The White Sox played two games in Tucson today --
against Oakland at Tucson Electric Park, and
against Colorado at Hi Corbett Field. They won the former, lost the latter. Guess which one I went to?
After losing a 15-11 slugfest to the Rockies, my spring training record fell to 0-6.
The bright spot is that I got to see Mark Buehrle pitch, meaning I've seen all eight possibilities for the rotation over the five days I've been here. His line -- 4 IP, 6 ER, 6 H, 2 BB, 4 K -- wasn't as ugly as it looked.
Buehrle almost got a double play ball from Kazuo Matsui to end the inning, but Willy Taveras knocked out Alex Cintron's legs on the double play relay toss to extend the inning. After a walk, Ryan Spilborghs homered to tie the game at 4.
John Mabry had the other big shot off Buehrle, a two-run job in the fourth.
There are a couple reasons why I wasn't discouraged by his outing. One is that his fastball sizzled from where I sat, which was three rows up about 30 feet down the first-base line. Right-handed hitters had a hard time getting around on his inside fastballs, and it set up his offspeed stuff nicely for a couple of backwards K's. Hi Corbett doesn't have any visible radar guns, so I'm going off what I saw. At this point in the season, I'd rather his problems be location-based rather than velocity-based.
I'll tell you what was ugly -- Mike MacDougal's day. After
looking so dominant two days ago, MacDougal experienced a meltdown today. He walked the first guy he faced entering the fifth inning, and then went triple-double-single-single-walk to allow the Rockies to take the lead. But when he finally appeared to right himself by getting a chopper back to the mound with the bases loaded, instead of zipping it back to Toby Hall for a 1-2-3 double play, he lobbed it short-armed a few feet over Hall's head, allowing two more runs to score.
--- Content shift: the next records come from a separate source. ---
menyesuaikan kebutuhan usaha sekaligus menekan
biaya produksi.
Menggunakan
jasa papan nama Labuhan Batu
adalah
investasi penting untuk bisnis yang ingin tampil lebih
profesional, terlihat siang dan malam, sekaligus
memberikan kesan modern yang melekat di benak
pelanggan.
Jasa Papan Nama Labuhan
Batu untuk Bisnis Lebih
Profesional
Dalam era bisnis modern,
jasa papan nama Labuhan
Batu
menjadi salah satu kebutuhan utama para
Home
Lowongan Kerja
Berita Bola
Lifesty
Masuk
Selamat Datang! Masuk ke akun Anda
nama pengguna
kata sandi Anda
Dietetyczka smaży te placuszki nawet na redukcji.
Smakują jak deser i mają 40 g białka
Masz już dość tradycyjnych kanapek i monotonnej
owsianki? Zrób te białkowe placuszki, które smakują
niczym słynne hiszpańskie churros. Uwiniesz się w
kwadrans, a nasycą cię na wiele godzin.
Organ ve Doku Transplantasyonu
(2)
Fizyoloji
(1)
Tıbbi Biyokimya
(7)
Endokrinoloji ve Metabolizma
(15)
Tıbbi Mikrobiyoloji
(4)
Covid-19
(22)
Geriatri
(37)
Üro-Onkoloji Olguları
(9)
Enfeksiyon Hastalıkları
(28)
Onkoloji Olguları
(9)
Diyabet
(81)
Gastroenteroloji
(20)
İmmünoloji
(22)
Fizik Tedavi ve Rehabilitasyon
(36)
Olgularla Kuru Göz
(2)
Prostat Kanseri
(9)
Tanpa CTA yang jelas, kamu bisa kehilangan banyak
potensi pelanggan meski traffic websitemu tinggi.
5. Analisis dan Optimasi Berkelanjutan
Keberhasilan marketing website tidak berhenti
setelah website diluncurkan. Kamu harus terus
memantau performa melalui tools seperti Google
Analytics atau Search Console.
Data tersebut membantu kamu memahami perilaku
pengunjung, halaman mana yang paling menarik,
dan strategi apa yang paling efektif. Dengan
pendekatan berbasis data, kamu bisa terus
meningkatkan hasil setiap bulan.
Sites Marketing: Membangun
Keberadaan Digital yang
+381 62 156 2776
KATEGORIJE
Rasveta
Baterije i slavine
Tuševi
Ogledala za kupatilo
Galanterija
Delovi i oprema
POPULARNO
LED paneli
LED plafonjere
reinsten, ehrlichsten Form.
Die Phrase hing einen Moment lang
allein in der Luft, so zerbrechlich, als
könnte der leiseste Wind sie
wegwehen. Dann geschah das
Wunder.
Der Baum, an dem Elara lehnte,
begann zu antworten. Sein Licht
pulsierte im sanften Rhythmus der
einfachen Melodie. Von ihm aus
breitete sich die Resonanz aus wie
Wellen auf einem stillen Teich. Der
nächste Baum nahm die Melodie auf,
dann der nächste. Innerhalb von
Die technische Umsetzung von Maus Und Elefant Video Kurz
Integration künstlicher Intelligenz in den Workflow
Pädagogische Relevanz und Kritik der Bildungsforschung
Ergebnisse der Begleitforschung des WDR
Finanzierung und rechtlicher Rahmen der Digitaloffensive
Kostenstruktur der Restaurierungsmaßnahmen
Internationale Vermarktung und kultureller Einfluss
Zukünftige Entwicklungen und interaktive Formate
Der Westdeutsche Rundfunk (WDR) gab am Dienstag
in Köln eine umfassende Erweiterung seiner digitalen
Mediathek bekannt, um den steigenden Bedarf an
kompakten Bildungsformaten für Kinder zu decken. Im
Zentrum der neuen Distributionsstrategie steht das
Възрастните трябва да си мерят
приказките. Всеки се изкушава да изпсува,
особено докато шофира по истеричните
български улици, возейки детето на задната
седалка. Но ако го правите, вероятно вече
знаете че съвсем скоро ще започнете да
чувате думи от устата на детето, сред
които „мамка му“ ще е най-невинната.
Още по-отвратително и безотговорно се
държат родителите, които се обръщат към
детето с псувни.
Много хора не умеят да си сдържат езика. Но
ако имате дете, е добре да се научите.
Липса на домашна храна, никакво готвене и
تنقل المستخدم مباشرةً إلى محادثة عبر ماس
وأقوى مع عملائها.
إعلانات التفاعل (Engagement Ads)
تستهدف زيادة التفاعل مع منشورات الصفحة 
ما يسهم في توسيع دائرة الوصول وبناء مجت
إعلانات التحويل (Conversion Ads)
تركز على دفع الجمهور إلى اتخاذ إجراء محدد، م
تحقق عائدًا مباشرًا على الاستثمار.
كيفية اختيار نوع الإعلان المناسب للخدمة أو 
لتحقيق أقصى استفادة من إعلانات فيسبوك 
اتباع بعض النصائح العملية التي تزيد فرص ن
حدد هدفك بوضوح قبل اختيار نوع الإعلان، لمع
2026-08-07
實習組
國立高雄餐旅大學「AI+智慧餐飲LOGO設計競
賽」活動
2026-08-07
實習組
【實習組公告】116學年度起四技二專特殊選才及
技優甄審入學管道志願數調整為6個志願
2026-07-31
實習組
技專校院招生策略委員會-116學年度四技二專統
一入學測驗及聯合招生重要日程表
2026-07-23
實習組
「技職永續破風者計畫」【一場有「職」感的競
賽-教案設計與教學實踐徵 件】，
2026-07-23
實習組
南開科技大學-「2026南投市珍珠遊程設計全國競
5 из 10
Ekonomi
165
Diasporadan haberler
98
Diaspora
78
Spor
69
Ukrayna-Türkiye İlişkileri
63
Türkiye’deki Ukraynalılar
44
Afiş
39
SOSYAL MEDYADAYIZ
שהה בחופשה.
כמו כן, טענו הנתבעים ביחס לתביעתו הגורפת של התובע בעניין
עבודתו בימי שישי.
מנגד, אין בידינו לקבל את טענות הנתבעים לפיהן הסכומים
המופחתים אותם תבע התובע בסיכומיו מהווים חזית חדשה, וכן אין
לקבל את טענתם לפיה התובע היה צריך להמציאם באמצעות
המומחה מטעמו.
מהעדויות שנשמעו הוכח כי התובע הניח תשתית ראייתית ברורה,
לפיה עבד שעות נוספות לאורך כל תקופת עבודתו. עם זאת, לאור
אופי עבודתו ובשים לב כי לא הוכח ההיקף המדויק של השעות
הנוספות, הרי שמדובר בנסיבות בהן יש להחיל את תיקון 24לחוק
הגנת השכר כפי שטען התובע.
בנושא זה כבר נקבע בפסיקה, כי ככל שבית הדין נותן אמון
Boone Logan came on after MacDougal got his first out via a strikeout and looked tough in his 2-1/3-inning outing. He didn't allow any more runs to score in the fifth, pitched around a Josh Fields error (it was a tough play -- funky spin off a shattered bat) starting off the sixth. In the seventh, Rob Mackowiak got Logan in and out of trouble when he horribly misjudged a dive in left field, giving Omar Quintanilla a chance for an inside-the-park homer. However, Mackowiak hit the cutoff man, and the throw beat Quintanilla just in time for Donny Lucy to tag him out.
Nick Masset finished the game in the loosest sense of the word, giving up all four of his runs with two outs in the ninth.
It's a shame the pitchers were so erratic, because this was the first time I actually saw a legitimate offense, and it was keyed by Eduardo Perez, who had an interesting day. He scored the Sox's first run when he singled, stole second (!!) and scored on Darin Erstad's two-out double. Perez also added two homers, one off righty Jason Hirsh with two outs, and the other in the ninth off lefty Tom Martin.
Rob Mackowiak had a two-out, two-run double off Denny Bautista, Jim Thome also launched a two-run shot and Andy Gonzalez hit his first homer of the spring. Alex Cintron was the only Sox starter to not reach base.
Thomas Collaro impressed me considerably for a guy I'd never heard of. He entered the game in the first inning after Luis Terrero fouled a ball off the inside of his knee, and turned an 0-1 count into a walk after fouling off a few pitches. He had two other hits before flying out to right. Not bad for a split-squad guy.
Photos may be coming later today, but videos will wait until tomorrow, since I have an early flight to catch.